Honoring Officers for DWI Enforcement

Honoring Officers for DWI Enforcement

Police officers from across Northern Virginia gathered Friday, May 19, to congratulate each other for their work in stopping drivers under the influence of alcohol, their badges still carrying the black band to honor their fallen comrades in Fairfax County.

"This has been a difficult week for us," said Fairfax County Board of Supervisors Chairman Gerry Connolly (D-At Large) during the 15th annual Awards for Excellence in Community Service and Public Safety, organized by the Northern Virginia chapter of Mothers Against Drunk Driving (MADD) and the Fairfax County Alcohol Safety Action Program (ASAP). Monday, May 8, two Fairfax County officers, Detective Vicky Armel and Lt. Michael Garbarino, were shot outside the Sully District station in Chantilly. Armel was killed that day, Garbarino died Wednesday, May 17, from his injuries.

"If there is some solace in this, it is the response of the community," Connolly said. "The bonding that has to occur between public safety and the public it serves is essential if it will work. It has been renewed, in a strange way."

A strong community is better able to look after itself, he said, and can help in reducing the number of people who drive after consuming alcohol.

Among the honorees was Loudoun County Deputy Aaron Taylor, who arrested 33 impaired drivers in 2005. Taylor has been with the Sheriff's Office since June of 2004 and is assigned to the Field Operations Division as a patrol deputy. Last year he made 15 felony arrests, 113 misdemeanor arrests and issued 251 citations.

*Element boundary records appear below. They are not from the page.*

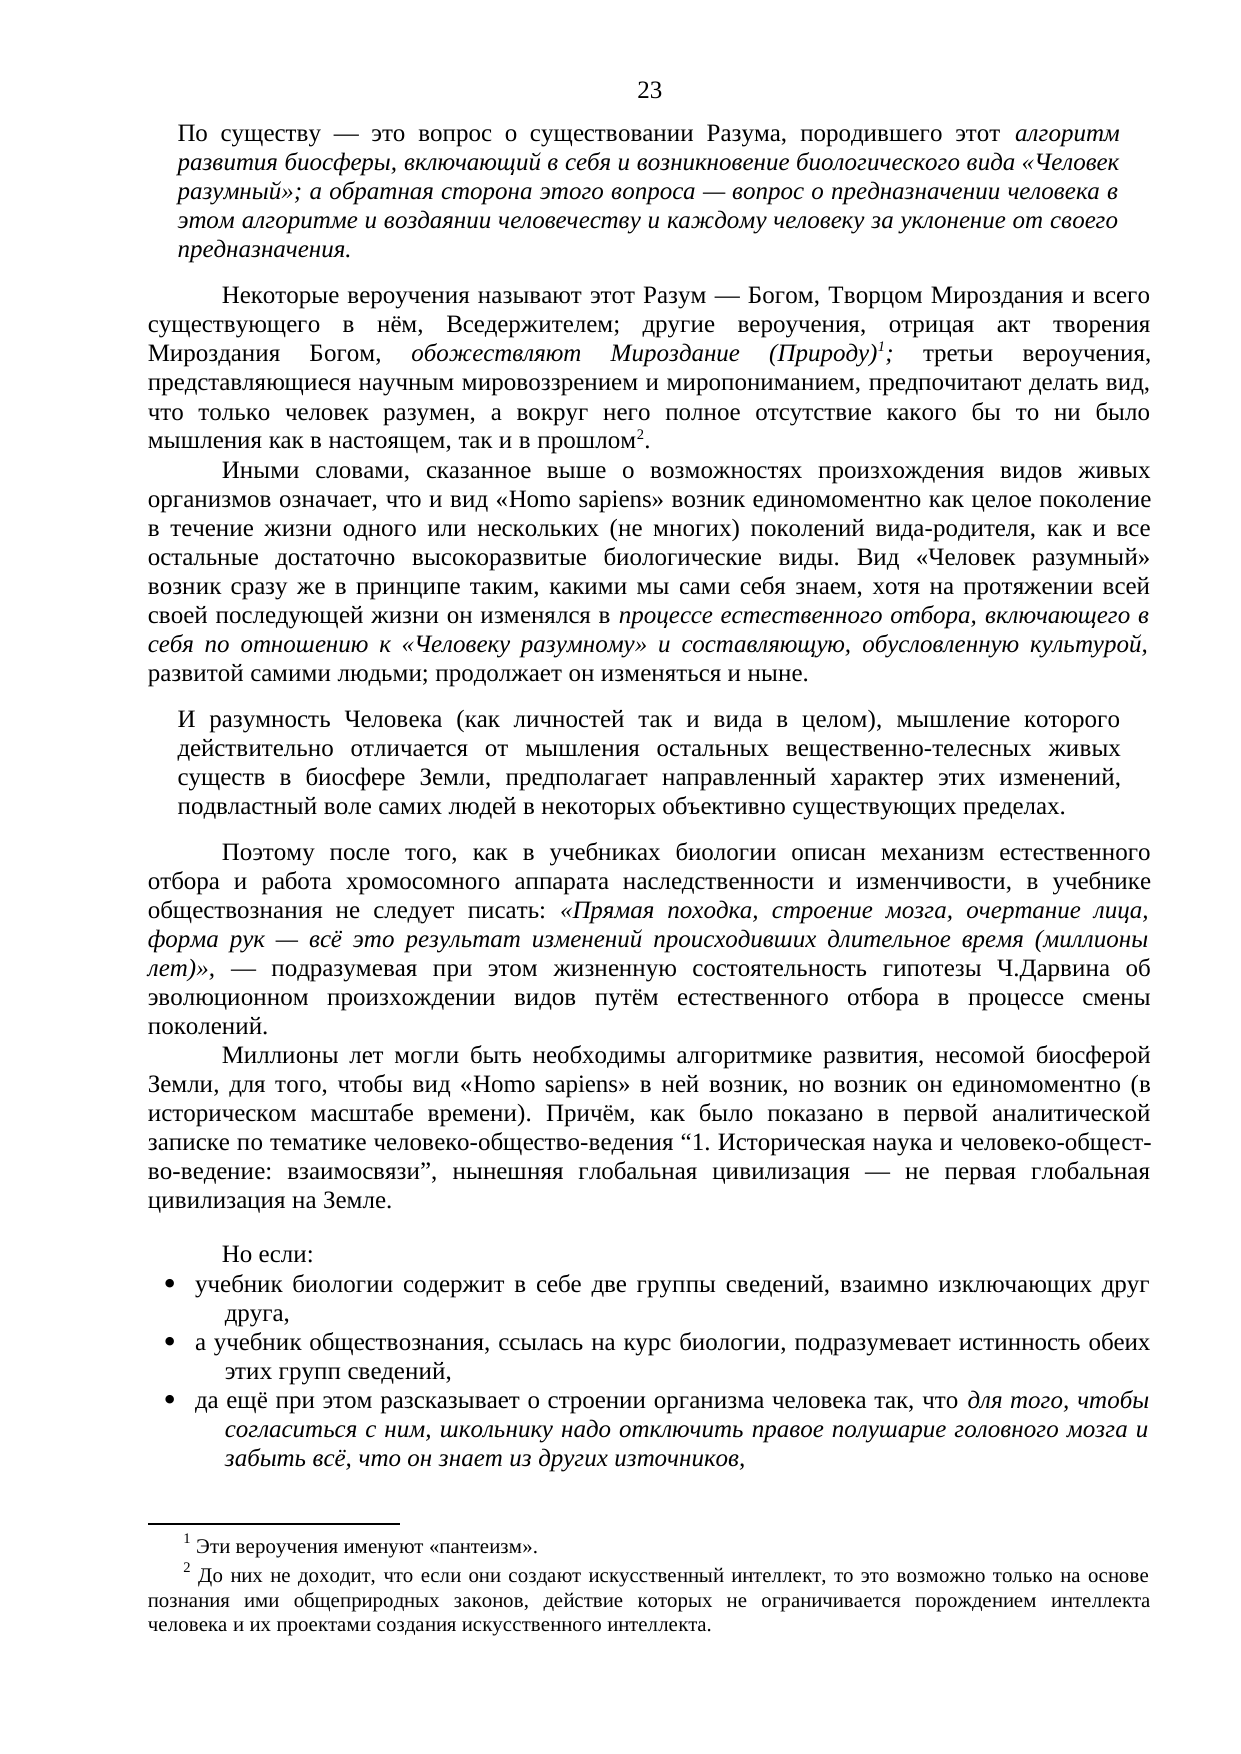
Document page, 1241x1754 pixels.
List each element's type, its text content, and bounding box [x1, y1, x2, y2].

list а учебник обществознания, ссылась на курс биологии, подразумевает истинность обеих этих групп сведений, [165, 1327, 1152, 1385]
text Миллионы лет могли быть необходимы алгоритмике развития, несомой биосферой Земли, для того, чтобы вид «Homo sapiens» в ней возник, но возник он единомоментно (в историческом масштабе времени). Причём, как было показано в первой аналитической записке по тематике человеко-общество-ведения “1. Историческая наука и человеко-обще­с­т­во-ведение: взаимосвязи”, нынешняя глобальная цивилизация — не первая глобальная цивилизация на Земле. [148, 1040, 1152, 1214]
text По существу — это вопрос о существовании Разума, породившего этот алгоритм развития биосферы, включающий в себя и возникновение биологического вида «Человек разумный»; а обратная сторона этого вопроса — вопрос о предназначении человека в этом алгоритме и воздаянии человечеству и каждому человеку за уклонение от своего предназначения. [177, 118, 1122, 263]
list да ещё при этом разсказывает о строении организма человека так, что для того, чтобы согласиться с ним, школьнику надо отключить правое полушарие головного мозга и забыть всё, что он знает из других източников, [165, 1385, 1152, 1472]
text Эти вероучения именуют «пантеизм». [148, 1529, 1152, 1559]
text Некоторые вероучения называют этот Разум — Богом, Творцом Мироздания и всего существующего в нём, Вседержителем; другие вероучения, отрицая акт творения Мироздания Богом, обожествляют Мироздание (Природу); третьи вероучения, представляющиеся научным мировоззрением и миропониманием, предпочитают делать вид, что только человек разумен, а вокруг него полное отсутствие какого бы то ни было мышления как в настоящем, так и в прошлом. [148, 280, 1152, 454]
text Иными словами, сказанное выше о возможностях произхождения видов живых организмов означает, что и вид «Homo sapiens» возник единомоментно как целое поколение в течение жизни одного или нескольких (не многих) поколений вида-родителя, как и все остальные достаточно высокоразвитые биологические виды. Вид «Человек разумный» возник сразу же в принципе таким, какими мы сами себя знаем, хотя на протяжении всей своей последующей жизни он изменялся в процессе естественного отбора, включающего в себя по отношению к «Человеку разумному» и составляющую, обусловленную культурой, развитой самими людьми; продолжает он изменяться и ныне. [148, 454, 1152, 687]
text Но если: [148, 1239, 1152, 1268]
list учебник биологии содержит в себе две группы сведений, взаимно изключающих друг друга, [165, 1268, 1152, 1327]
text Поэтому после того, как в учебниках биологии описан механизм естественного отбора и работа хромосомного аппарата наследственности и изменчивости, в учебнике обществознания не следует писать: «Прямая походка, строение мозга, очертание лица, форма рук — всё это результат изменений происходивших длительное время (миллионы лет)», — подразумевая при этом жизненную состоятельность гипотезы Ч.Дарвина об эволюционном произхождении видов путём естественного отбора в процессе смены поколений. [148, 837, 1152, 1040]
text До них не доходит, что если они создают искусственный интеллект, то это возможно только на основе познания ими общеприродных законов, действие которых не ограничивается порождением интеллекта человека и их проектами создания искусственного интеллекта. [148, 1559, 1152, 1636]
text И разумность Человека (как личностей так и вида в целом), мышление которого действительно отличается от мышления остальных вещественно-телесных живых существ в биосфере Земли, предполагает направленный характер этих изменений, подвластный воле самих людей в некоторых объективно существующих пределах. [177, 704, 1122, 820]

"Our goal is simple," said Sheriff Steve Simpson, in a press release, of his agency's response to motorists driving under the influence of alcohol. "If you drink and drive, we're going to catch you."

AT THE CEREMONY, Connolly thanked the dozens of officers at the ceremony, organized to honor those who lead their regions in drunk-driving arrests, for their dedication to keeping Virginia roadways safe, reminding them that "two years ago, we were running a teenage fatality rate that was twice the national average."

Saying he was "proud to see" so many officers gathered at the breakfast, Fairfax County's ASAP director, Elwood Jones, discussed the importance of a partnership with Mothers Against Drunk Driving and the work his ASAP office is committed to carrying out.

"Each and every time you put on your uniform and badge, you're keeping our community safe," Jones said. "We don't say thank you enough."

Keynote speaker Bob Marbourg, a veteran traffic reporter from WTOP radio, said he's seen the changes in Northern Virginia roads for the past 20 years, from the time when I-66 was being built inside the Beltway to congestion that stretches from Gaithersburg, Md., out to Manassas.

"I'm disturbed by images in advertising, show a car full of teenagers listening to their favorite sounds while driving like a professional on a closed course," Marbourg said. "I'm disturbed by the insurance companies that show crashes are always accidents and treat moving violations as no big deal."

His biggest concern, he said, is continuing to treat driving under the influence of alcohol as a societal problem.

"We need to concentrate on breaking the connection between the supply and use of alcohol while driving," Marbourg said. "We need to look at fatalities and injuries and see it as a serious situation."

However, the efforts put forth by the officers honored are hard to measure.

"We can't measure what didn't happen because of your work, there's no way of knowing," he said.

Members of the police who work as school resource officers inside high schools have direct access to teenagers and "have the opportunity to shape their perceptions," Marbourg said.